The US navy has announced that the USS Gerald R Ford, regarded as the world’s newest and largest aircraft carrier, has entered the area of responsibility of the US Southern Command, which covers Latin America and the Caribbean.
The deployment of the ship and the strike group it leads – which includes dozens of aircraft and destroyer ships – had been announced nearly three weeks ago, and its arrival marks an escalation in the military buildup between the US and Venezuela.
The regime of the Venezuelan president, Nicolás Maduro, meanwhile, announced what it called a “massive deployment” of land, sea, air, river and missile forces, as well as civilian militia, to counter the US naval presence off its coast.
The US carrier joins other warships, a nuclear-powered submarine and aircraft based in Puerto Rico, forming the largest US military presence in the region in decades – seen as the biggest since the invasion of Panama in 1989.
Donald Trump has sought to justify the massive military buildup as part of his “war on drugs”, targeting traffickers allegedly smuggling narcotics through Caribbean and Pacific waters.
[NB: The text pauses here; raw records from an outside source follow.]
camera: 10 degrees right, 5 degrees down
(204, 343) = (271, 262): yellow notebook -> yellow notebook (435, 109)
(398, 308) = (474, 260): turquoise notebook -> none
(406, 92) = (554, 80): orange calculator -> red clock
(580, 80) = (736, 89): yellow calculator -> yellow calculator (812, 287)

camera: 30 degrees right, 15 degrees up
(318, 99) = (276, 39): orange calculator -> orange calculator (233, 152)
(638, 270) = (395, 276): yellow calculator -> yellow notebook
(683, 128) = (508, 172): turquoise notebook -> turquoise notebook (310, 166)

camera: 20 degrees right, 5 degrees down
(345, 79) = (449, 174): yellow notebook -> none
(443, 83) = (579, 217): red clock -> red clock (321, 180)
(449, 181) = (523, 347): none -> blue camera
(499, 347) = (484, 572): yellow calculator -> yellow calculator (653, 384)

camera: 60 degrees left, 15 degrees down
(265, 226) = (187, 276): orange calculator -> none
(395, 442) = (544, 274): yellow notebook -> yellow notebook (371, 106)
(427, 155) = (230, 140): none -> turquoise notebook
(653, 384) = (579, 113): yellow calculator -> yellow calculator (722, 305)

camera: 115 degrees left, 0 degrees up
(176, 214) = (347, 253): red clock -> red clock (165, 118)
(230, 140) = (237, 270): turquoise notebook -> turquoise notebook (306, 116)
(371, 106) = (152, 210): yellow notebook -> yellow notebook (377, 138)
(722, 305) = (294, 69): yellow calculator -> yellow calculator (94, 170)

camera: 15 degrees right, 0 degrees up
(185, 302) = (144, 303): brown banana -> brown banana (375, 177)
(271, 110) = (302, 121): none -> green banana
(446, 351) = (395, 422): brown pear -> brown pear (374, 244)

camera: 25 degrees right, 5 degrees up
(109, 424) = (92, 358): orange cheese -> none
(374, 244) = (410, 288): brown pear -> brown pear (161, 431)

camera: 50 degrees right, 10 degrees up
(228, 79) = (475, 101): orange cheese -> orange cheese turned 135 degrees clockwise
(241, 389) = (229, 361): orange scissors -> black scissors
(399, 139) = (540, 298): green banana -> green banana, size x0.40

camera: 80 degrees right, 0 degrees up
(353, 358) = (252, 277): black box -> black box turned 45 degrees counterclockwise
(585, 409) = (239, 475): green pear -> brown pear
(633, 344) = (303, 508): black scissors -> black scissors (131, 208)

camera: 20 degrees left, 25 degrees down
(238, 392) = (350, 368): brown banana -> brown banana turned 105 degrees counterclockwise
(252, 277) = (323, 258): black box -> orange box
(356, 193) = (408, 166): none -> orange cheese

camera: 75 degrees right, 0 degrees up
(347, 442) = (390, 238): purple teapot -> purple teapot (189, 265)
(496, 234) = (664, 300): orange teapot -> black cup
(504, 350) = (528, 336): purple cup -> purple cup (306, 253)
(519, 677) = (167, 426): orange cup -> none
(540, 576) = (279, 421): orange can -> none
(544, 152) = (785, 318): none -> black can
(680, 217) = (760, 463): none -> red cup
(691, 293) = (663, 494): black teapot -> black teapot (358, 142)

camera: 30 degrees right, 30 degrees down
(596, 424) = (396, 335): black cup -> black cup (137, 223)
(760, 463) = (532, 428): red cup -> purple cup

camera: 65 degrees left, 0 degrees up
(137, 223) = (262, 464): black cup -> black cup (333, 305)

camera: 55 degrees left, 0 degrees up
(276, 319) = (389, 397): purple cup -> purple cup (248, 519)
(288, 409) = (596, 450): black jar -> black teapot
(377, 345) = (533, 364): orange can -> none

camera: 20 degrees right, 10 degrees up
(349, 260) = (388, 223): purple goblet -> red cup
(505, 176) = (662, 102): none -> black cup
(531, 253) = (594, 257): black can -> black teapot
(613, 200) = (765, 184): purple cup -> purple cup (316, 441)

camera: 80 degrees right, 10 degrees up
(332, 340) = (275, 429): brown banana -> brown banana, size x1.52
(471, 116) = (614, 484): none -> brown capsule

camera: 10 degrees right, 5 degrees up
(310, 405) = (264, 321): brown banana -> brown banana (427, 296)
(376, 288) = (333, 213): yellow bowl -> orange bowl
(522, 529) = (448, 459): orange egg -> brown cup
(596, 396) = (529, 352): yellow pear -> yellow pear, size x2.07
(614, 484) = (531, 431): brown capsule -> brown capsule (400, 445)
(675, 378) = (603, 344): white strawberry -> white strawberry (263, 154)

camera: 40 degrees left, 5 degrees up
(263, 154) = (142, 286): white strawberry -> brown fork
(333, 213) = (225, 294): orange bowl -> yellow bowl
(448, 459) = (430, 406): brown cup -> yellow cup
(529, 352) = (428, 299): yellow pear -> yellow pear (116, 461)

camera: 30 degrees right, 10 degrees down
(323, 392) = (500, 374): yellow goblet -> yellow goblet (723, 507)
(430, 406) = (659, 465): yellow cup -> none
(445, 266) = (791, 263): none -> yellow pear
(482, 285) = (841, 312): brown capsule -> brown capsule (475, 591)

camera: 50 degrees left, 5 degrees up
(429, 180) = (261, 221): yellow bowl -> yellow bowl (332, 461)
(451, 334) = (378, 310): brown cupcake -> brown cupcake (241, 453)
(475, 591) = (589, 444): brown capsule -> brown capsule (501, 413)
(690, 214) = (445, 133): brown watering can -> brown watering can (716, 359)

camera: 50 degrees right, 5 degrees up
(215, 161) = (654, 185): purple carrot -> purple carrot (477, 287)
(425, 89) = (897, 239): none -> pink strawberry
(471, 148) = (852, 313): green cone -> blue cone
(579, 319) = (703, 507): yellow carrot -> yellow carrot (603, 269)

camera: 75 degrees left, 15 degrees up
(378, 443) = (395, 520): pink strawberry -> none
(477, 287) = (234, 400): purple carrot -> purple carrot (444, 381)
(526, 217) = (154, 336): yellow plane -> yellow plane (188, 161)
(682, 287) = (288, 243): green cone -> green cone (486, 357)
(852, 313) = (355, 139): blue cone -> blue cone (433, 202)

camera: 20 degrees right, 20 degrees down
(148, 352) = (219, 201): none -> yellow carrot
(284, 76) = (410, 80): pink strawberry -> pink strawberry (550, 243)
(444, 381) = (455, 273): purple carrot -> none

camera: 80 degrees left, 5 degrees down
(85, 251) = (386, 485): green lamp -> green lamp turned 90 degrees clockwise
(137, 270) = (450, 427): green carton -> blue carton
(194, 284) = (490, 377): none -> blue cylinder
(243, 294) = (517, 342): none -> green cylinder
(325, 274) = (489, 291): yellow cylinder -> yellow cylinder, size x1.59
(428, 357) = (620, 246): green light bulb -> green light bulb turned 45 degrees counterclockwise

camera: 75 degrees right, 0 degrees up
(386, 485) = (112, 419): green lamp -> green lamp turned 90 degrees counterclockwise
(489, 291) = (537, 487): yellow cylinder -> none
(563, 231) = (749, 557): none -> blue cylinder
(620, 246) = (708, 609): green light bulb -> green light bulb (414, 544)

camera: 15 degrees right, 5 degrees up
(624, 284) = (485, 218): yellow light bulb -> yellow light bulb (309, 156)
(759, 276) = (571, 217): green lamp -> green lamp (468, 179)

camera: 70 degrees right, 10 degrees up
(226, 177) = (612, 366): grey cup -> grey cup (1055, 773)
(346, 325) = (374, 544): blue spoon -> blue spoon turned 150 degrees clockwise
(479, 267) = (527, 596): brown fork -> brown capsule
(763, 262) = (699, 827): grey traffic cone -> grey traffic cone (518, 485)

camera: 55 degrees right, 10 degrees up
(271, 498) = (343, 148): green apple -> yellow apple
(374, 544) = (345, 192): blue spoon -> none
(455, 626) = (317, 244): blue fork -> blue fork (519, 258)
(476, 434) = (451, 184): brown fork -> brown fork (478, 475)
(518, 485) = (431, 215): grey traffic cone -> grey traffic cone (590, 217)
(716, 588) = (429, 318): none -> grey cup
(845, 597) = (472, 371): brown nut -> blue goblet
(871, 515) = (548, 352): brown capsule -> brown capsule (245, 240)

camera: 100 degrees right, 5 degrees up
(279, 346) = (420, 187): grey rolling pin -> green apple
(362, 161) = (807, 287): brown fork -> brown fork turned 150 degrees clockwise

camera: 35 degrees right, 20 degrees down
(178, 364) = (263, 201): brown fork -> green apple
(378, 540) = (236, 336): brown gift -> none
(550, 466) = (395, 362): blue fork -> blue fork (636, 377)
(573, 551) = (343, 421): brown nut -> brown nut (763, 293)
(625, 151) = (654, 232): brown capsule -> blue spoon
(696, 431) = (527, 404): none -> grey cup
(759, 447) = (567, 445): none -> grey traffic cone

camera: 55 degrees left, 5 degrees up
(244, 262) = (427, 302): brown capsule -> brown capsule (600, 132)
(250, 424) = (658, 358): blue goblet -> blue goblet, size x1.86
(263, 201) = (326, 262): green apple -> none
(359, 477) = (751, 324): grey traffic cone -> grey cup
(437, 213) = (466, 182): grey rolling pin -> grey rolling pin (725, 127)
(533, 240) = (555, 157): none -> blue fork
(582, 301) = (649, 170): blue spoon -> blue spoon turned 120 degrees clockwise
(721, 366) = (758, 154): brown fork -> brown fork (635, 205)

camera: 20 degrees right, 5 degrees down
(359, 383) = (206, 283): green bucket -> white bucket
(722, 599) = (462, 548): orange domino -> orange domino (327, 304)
That campaign has included airstrikes on boats that have so far killed at least 76 people in South American waters since September.
Sean Parnell, the chief Pentagon spokesperson, said in a statement released by the US navy that the arrival of the USS Gerald R Ford, with “more than 4,000 sailors and dozens of tactical aircraft aboard”, will “bolster US capacity to detect, monitor, and disrupt illicit actors and activities” in the region.
“These forces will enhance and augment existing capabilities to disrupt narcotics trafficking and degrade and dismantle transnational criminal organisations,” he added.
Many analysts see the attacks on boats and the growing military buildup as a way to pressure Maduro to step down after stealing last year’s election.
Maduro has accused the US of “fabricating a new war” and said the naval deployment represents “the greatest threat our continent has faced in the past 100 years”.
On Tuesday, before the US navy confirmed the carrier’s arrival, the Venezuelan regime announced a new phase of its military deployment against what it called the US “imperial threats”, with state television broadcasting footage of military leaders giving speeches across several states.
On Sunday, at the close of the Community of Latin American and Caribbean States (Celac) summit in Colombia, a joint declaration signed by 58 of the 60 nations present rejected “the use or threat of use of force and any action not in accordance with international law and the Charter of the United Nations” – without making any direct reference to the US.
Venezuela and Nicaragua were the only countries not to sign the declaration, but Maduro’s regime had reportedly expected a stronger condemnation of the US.
Brazil’s president, Luiz Inácio Lula da Silva, who is negotiating a deal with Trump to cut tariffs on Brazilian imports by more than 50%, also avoided any direct mention of Washington.
He said: “We are a zone of peace. We don’t need war here. The problem in Venezuela is a political one, and it must be resolved through politics.”